计算机工程与应用 ›› 2018, Vol. 54 ›› Issue (14): 143-147.DOI: 10.3778/j.issn.1002-8331.1702-0127

• 模式识别与人工智能 • 上一篇    下一篇

基于样本密度的全局优化K均值聚类算法

薛印玺,许鸿文,李  羚   

  1. 中国地质大学(武汉) 机械与电子信息学院,武汉 430074
  • 出版日期:2018-07-15 发布日期:2018-08-06

Global optimized K-means clustering algorithm based on sample density

XUE Yinxi, XU Hongwen, LI Ling   

  1. Faculty of Mechanical & Electronic Information, China University of Geosciences, Wuhan 430074, China
  • Online:2018-07-15 Published:2018-08-06

摘要: 针对传统[K]均值聚类算法中存在的聚类结果依赖于初始聚类中心及易陷入局部最优等问题,提出一种基于样本密度的全局优化[K]均值聚类算法(KMS-GOSD)。在迭代过程中,KMS-GOSD算法首先通过高斯模型得到所有聚类中心的预估计密度,然后将实际密度低于预估计密度最大的聚类中心进行偏移操作。通过优化聚类中心位置,KMS-GOSD算法不仅能提升全局探索能力,而且可以克服对聚类初始中心点的依赖性。采用标准的UCI数据集进行实验对比,发现改进后的算法相比传统的算法有较高的准确率和稳定性。

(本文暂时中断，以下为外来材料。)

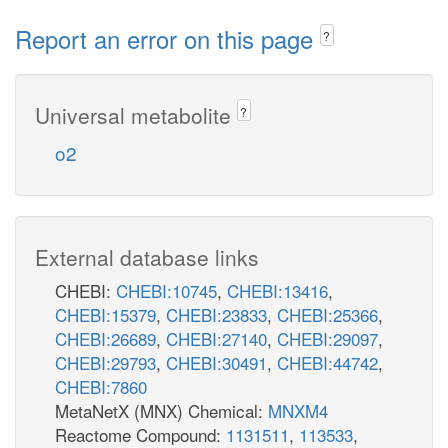
Report an error on this page
?
Universal metabolite
?
o2
External database links
CHEBI:
CHEBI:10745
,
CHEBI:13416
,
CHEBI:15379
,
CHEBI:23833
,
CHEBI:25366
,
CHEBI:26689
,
CHEBI:27140
,
CHEBI:29097
,
CHEBI:29793
,
CHEBI:30491
,
CHEBI:44742
,
CHEBI:7860
MetaNetX (MNX) Chemical:
MNXM4
Reactome Compound:
1131511
,
113533
,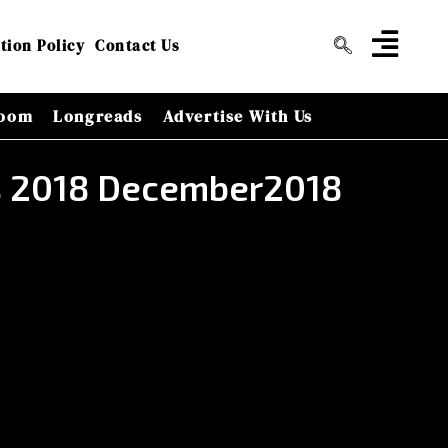
tion Policy
Contact Us
oom
Longreads
Advertise With Us
rs 2018 December2018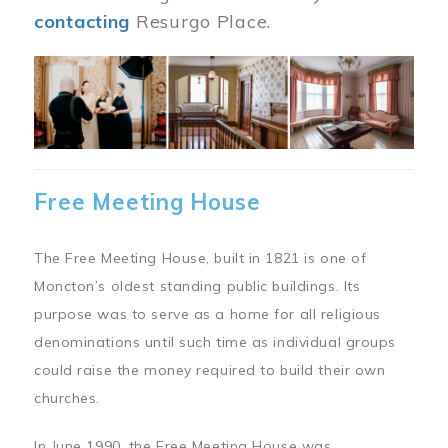
contacting
Resurgo Place.
Image
Free Meeting House
The Free Meeting House, built in 1821 is one of
Moncton’s oldest standing public buildings. Its
purpose was to serve as a home for all religious
denominations until such time as individual groups
could raise the money required to build their own
churches.
In June 1990, the Free Meeting House was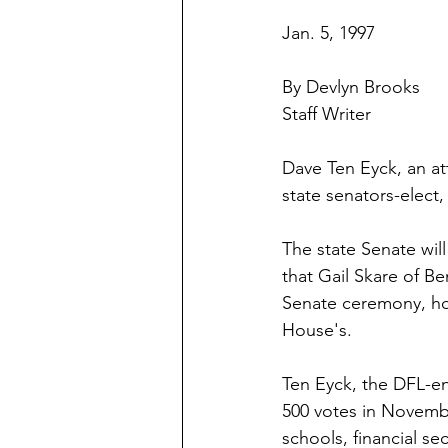
Jan. 5, 1997
By Devlyn Brooks
Staff Writer
Dave Ten Eyck, an att
state senators-elect,
The state Senate wil
that Gail Skare of Be
Senate ceremony, how
House's.
Ten Eyck, the DFL-en
500 votes in Novembe
schools, financial se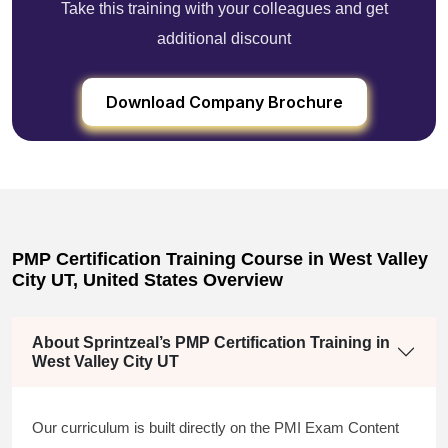
Take this training with your colleagues and get
additional discount
Download Company Brochure
PMP Certification Training Course in West Valley
City UT, United States Overview
About Sprintzeal’s PMP Certification Training in
West Valley City UT
Our curriculum is built directly on the PMI Exam Content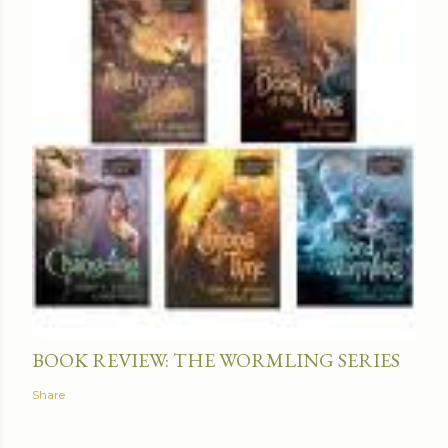
BOOK REVIEW: THE WORMLING SERIES
Share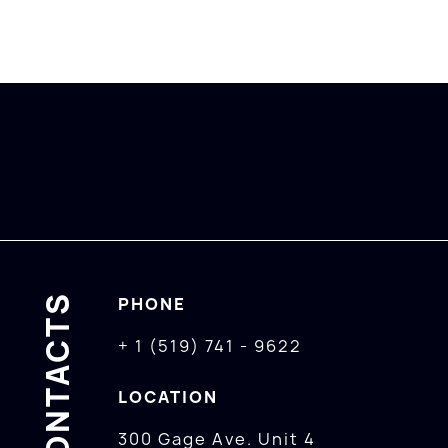
CONTACTS
PHONE
+ 1 (519) 741 - 9622
LOCATION
300 Gage Ave. Unit 4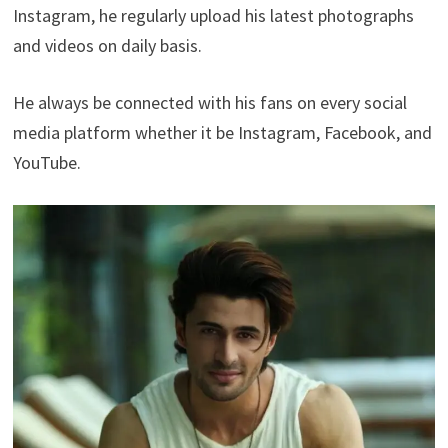
Instagram, he regularly upload his latest photographs
and videos on daily basis.
He always be connected with his fans on every social
media platform whether it be Instagram, Facebook, and
YouTube.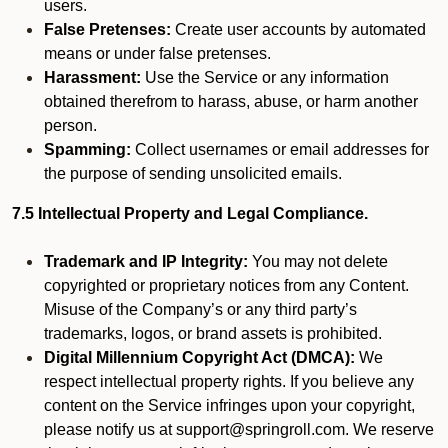
users.
False Pretenses:
Create user accounts by automated
means or under false pretenses.
Harassment:
Use the Service or any information
obtained therefrom to harass, abuse, or harm another
person.
Spamming:
Collect usernames or email addresses for
the purpose of sending unsolicited emails.
7.5 Intellectual Property and Legal Compliance.
Trademark and IP Integrity:
You may not delete
copyrighted or proprietary notices from any Content.
Misuse of the Company’s or any third party’s
trademarks, logos, or brand assets is prohibited.
Digital Millennium Copyright Act (DMCA):
We
respect intellectual property rights. If you believe any
content on the Service infringes upon your copyright,
please notify us at support@springroll.com. We reserve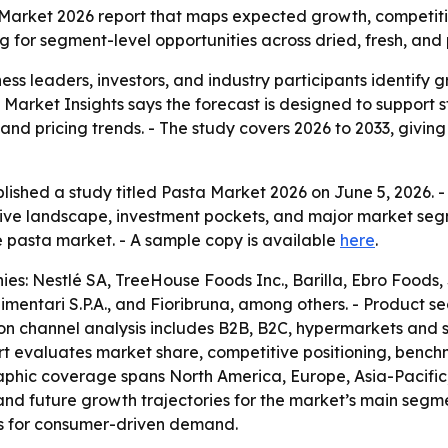
 Market 2026 report that maps expected growth, competit
ng for segment-level opportunities across dried, fresh, an
siness leaders, investors, and industry participants identif
t Market Insights says the forecast is designed to support
 and pricing trends. - The study covers 2026 to 2033, giv
lished a study titled Pasta Market 2026 on June 5, 2026. 
ive landscape, investment pockets, and major market segm
e pasta market. - A sample copy is available
here
.
: Nestlé SA, TreeHouse Foods Inc., Barilla, Ebro Foods, S.A
Alimentari S.P.A., and Fioribruna, among others. - Product 
ion channel analysis includes B2B, B2C, hypermarkets and
ort evaluates market share, competitive positioning, benc
phic coverage spans North America, Europe, Asia-Pacific, 
 and future growth trajectories for the market’s main seg
ts for consumer-driven demand.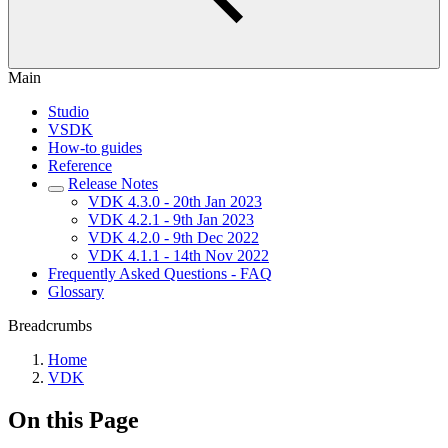
Main
Studio
VSDK
How-to guides
Reference
Release Notes
VDK 4.3.0 - 20th Jan 2023
VDK 4.2.1 - 9th Jan 2023
VDK 4.2.0 - 9th Dec 2022
VDK 4.1.1 - 14th Nov 2022
Frequently Asked Questions - FAQ
Glossary
Breadcrumbs
Home
VDK
On this Page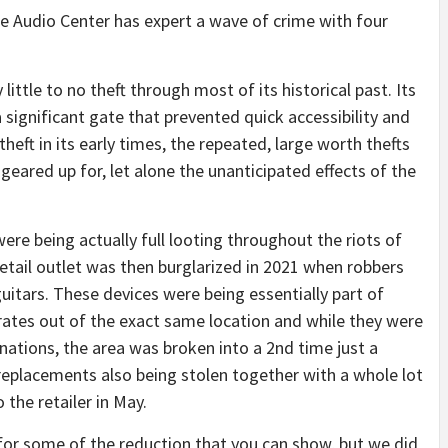
the Audio Center has expert a wave of crime with four
little to no theft through most of its historical past. Its
 significant gate that prevented quick accessibility and
heft in its early times, the repeated, large worth thefts
geared up for, let alone the unanticipated effects of the
were being actually full looting throughout the riots of
tail outlet was then burglarized in 2021 when robbers
tars. These devices were being essentially part of
rates out of the exact same location and while they were
ations, the area was broken into a 2nd time just a
replacements also being stolen together with a whole lot
o the retailer in May.
for some of the reduction that you can show, but we did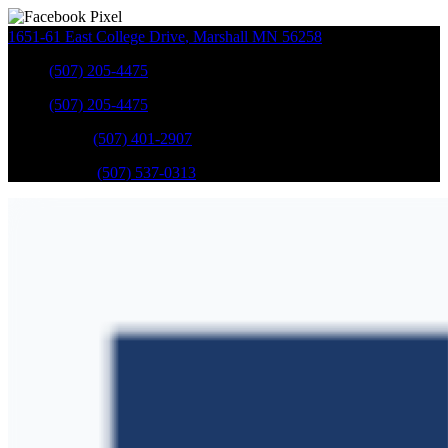
1651-61 East College Drive
,
Marshall
MN
56258
Sales
:
(507) 205-4475
Sales
:
(507) 205-4475
GM Service
:
(507) 401-2907
Ford Service
:
(507) 537-0313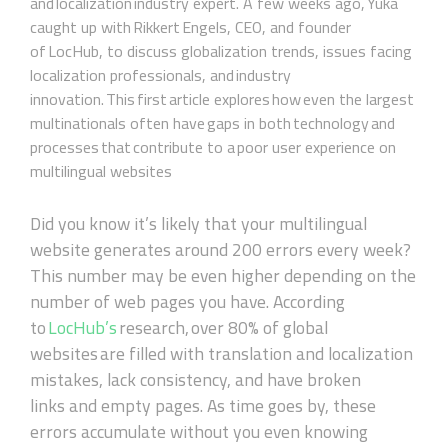
and localization industry expert.
A
few weeks ago
,
Yuka
caught up with
Rikkert
Engels, CEO, and founder
of
LocHub
, to discuss globalization trends, issues facing
localization professionals, and industry
innovation. This first article explores how even the largest
multinationals often have gaps in both technology and
processes that contribute to a poor user experience on
multilingual websites
Did you know it’s likely that your multilingual
website generates around 200 errors every week?
This number may be even higher depending on the
number of web pages you have.
According
to
LocHub’s
research, over 80% of global
websites are filled with translation and localization
mistakes, lack consistency, and have broken
links and empty pages. As time goes by, these
errors accumulate without you even knowing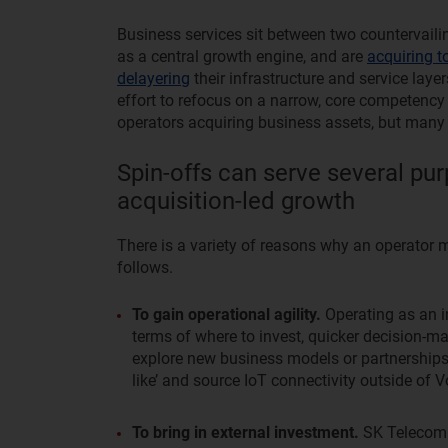
Business services sit between two countervaili
as a central growth engine, and are
acquiring t
delayering
their infrastructure and service layer
effort to refocus on a narrow, core competency
operators acquiring business assets, but many a
Spin-offs can serve several pur
acquisition-led growth
There is a variety of reasons why an operator m
follows.
To gain operational agility.
Operating as an i
terms of where to invest, quicker decision-m
explore new business models or partnerships
like’ and source IoT connectivity outside of
To bring in external investment.
SK Telecom a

关键词: K均值, 聚类中心, 样本密度, 全局优化

Abstract: Aiming at the problem of traditional K-means algorithm which is sensitive to initial clustering center and easy to fall into local optimum, this paper proposes a kind of global optimized K-means clustering algorithm based on sample density. In the iterative process, the KMS-GOSD algorithm obtains the pre-estimation density of the clustering center by Gaussian model, then the clustering center whose actual density is lower than the pre-estimated density at most will be dithered. The KMS-GOSD algorithm can not only overcome the dependence on the initial center of clustering, but also enhance the global exploration ability. It uses the standard UCI data sets as the contrast experiment objects, and finds that the improved algorithm has higher accuracy and stability compared with the traditional algorithm.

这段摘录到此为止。